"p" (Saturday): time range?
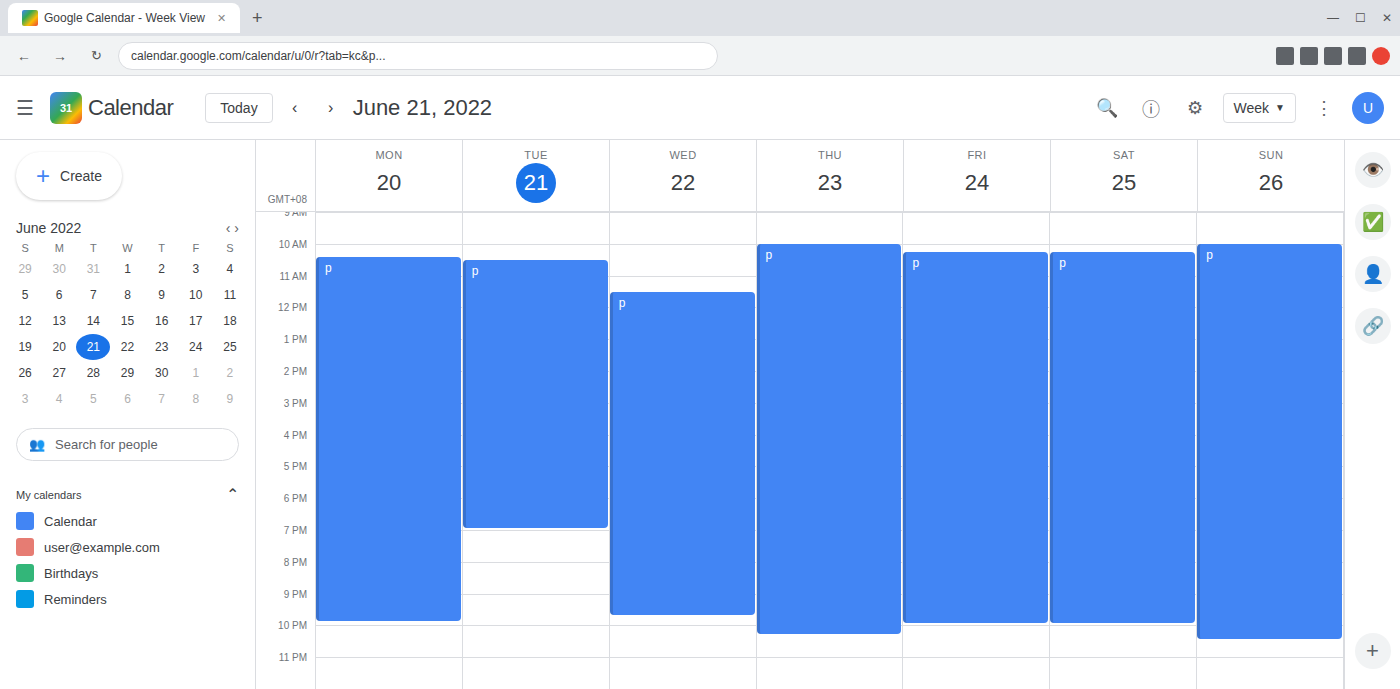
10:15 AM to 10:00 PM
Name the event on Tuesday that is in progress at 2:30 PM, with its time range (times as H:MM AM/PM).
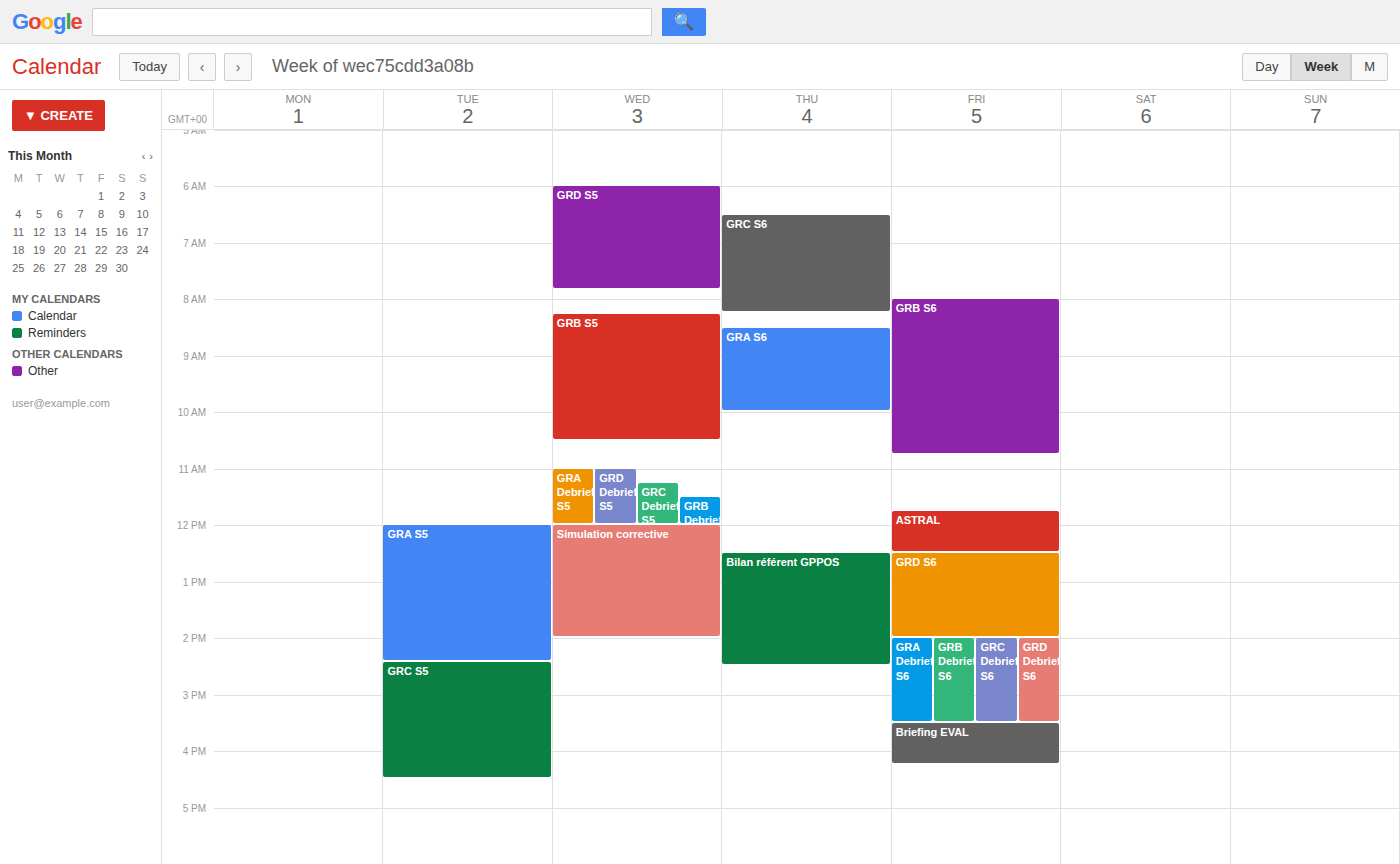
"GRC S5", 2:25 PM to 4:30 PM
--
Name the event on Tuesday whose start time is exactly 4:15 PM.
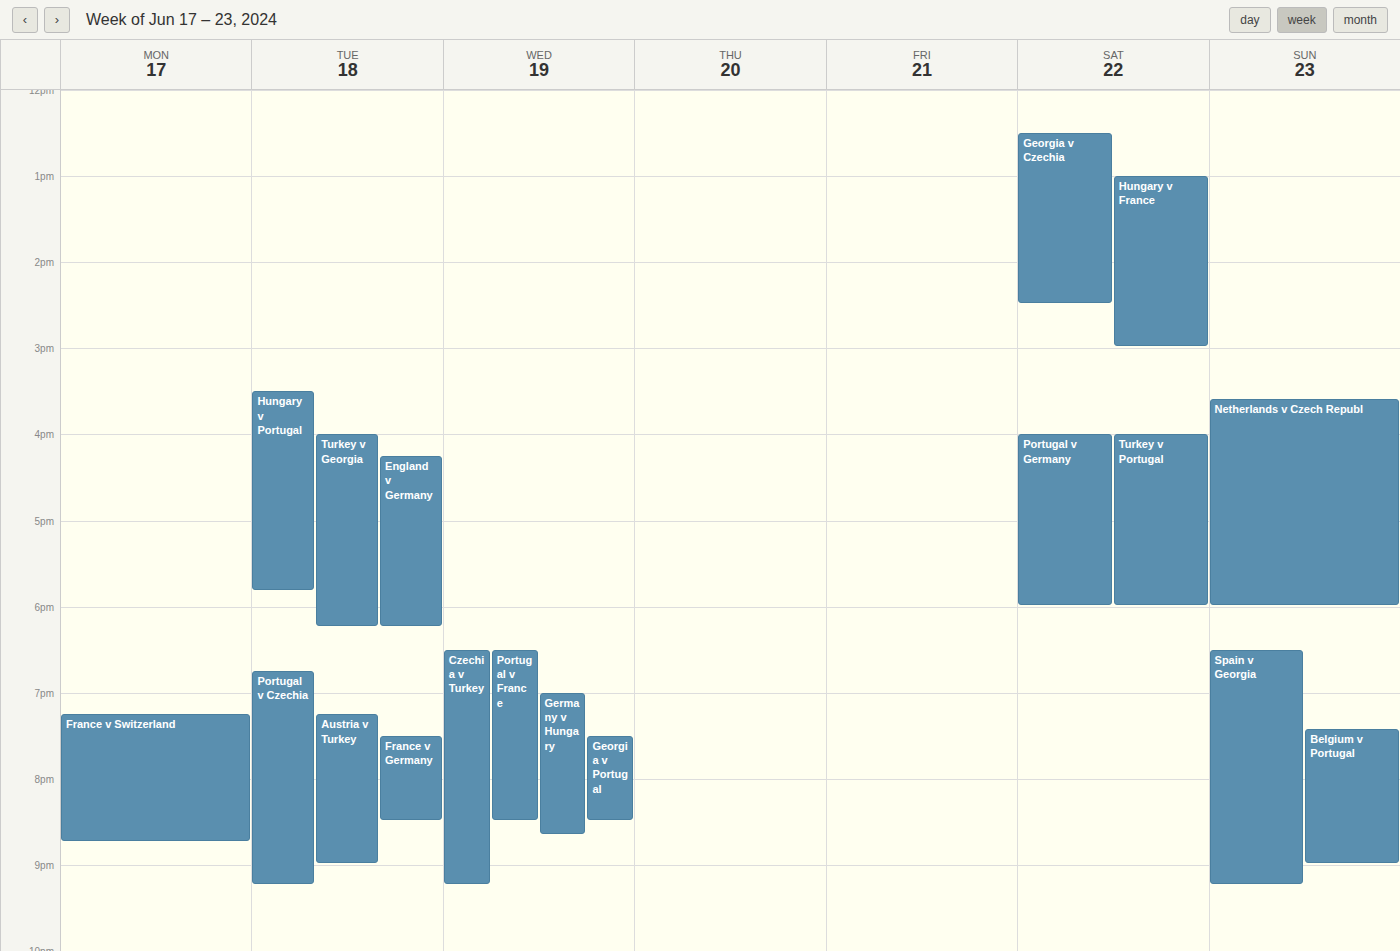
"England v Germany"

Exercise prompt
Pull out every line of the listing above that contains the string "range", treating uppercase and lowercase letters as different.

Solved exercise
"p" (Saturday): time range?
Name the event on Tuesday that is in progress at 2:30 PM, with its time range (times as H:MM AM/PM).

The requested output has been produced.